Tuesday, January 11, 2011

Whisky review: The Macallan 15 Year Fine Oak

The Macallan is known for being a producer of heavily-sherried whiskies. However, in 2004, The Macallan introduced the Fine Oak series of single malts, which are aged in a combination of ex-bourbon casks as well as ex-sherry casks made of American oak and European oak, for what they call "triple cask maturation."

In reality, it was likely a move to get away from purely sherry cask matured whiskies, as sherry casks cost about ten times what bourbon casks cost. By maturing some of their product in bourbon casks, they could cut costs and still sell a premium whisky.

The Macallan 15 Year Fine Oak, 43% ABV
Single malt Scotch whisky (Speyside)

Orange-tan-gold-yellow, pretty much just like the last several whiskies I've reviewed. I wonder if my eyes are going.

Nose: Wow, quite a good one. I've had it several times before but never noticed the complexity and intricacy of this nose.
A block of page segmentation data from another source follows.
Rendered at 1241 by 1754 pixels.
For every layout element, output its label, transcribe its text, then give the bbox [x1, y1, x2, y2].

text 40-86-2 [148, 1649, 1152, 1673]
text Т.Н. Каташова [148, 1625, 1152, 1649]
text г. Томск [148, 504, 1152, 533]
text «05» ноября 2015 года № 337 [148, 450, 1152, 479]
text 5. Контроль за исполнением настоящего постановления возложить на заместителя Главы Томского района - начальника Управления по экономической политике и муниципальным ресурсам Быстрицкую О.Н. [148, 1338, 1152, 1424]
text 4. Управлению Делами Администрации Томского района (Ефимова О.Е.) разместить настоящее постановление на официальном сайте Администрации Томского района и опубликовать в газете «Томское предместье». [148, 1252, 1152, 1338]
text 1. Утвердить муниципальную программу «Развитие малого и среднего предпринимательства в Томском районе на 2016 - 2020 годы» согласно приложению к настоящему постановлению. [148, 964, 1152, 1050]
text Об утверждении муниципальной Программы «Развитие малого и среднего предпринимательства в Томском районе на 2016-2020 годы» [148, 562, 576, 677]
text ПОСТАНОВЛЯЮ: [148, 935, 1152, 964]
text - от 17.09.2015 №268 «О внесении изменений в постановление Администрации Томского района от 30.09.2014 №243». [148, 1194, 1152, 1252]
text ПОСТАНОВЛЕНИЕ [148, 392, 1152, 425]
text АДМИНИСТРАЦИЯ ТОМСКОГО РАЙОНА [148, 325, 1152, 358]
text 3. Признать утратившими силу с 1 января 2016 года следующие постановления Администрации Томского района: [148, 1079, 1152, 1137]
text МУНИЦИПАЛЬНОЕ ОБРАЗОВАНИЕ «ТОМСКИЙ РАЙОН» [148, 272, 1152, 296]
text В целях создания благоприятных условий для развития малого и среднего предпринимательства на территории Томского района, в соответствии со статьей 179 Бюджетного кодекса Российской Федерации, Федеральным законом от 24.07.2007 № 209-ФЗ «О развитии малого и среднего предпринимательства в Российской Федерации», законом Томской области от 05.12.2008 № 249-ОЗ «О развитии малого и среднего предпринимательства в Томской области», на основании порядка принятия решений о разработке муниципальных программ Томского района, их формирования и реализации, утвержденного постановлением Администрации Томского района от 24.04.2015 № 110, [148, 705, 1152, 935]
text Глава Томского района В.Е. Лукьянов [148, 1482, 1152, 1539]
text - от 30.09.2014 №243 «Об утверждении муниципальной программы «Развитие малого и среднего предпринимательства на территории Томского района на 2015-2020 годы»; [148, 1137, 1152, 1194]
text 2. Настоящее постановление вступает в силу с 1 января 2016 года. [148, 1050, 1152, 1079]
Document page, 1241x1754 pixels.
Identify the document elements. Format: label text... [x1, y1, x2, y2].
Toasted wood with some citrus and floral aromas, with sherry and some chocolate thrown in. Very full.

Palate: Malt, vanilla, lots of fruits. Some peppery notes develop.

Finish: Lingering light wood. About a minute after swallowing, it tastes like I just licked a lumberyard.

Rating (of 100): 85. The nose is great and the palate has grown on me, but the aftertaste is not really to my liking. I try to lick lumberyards sparingly.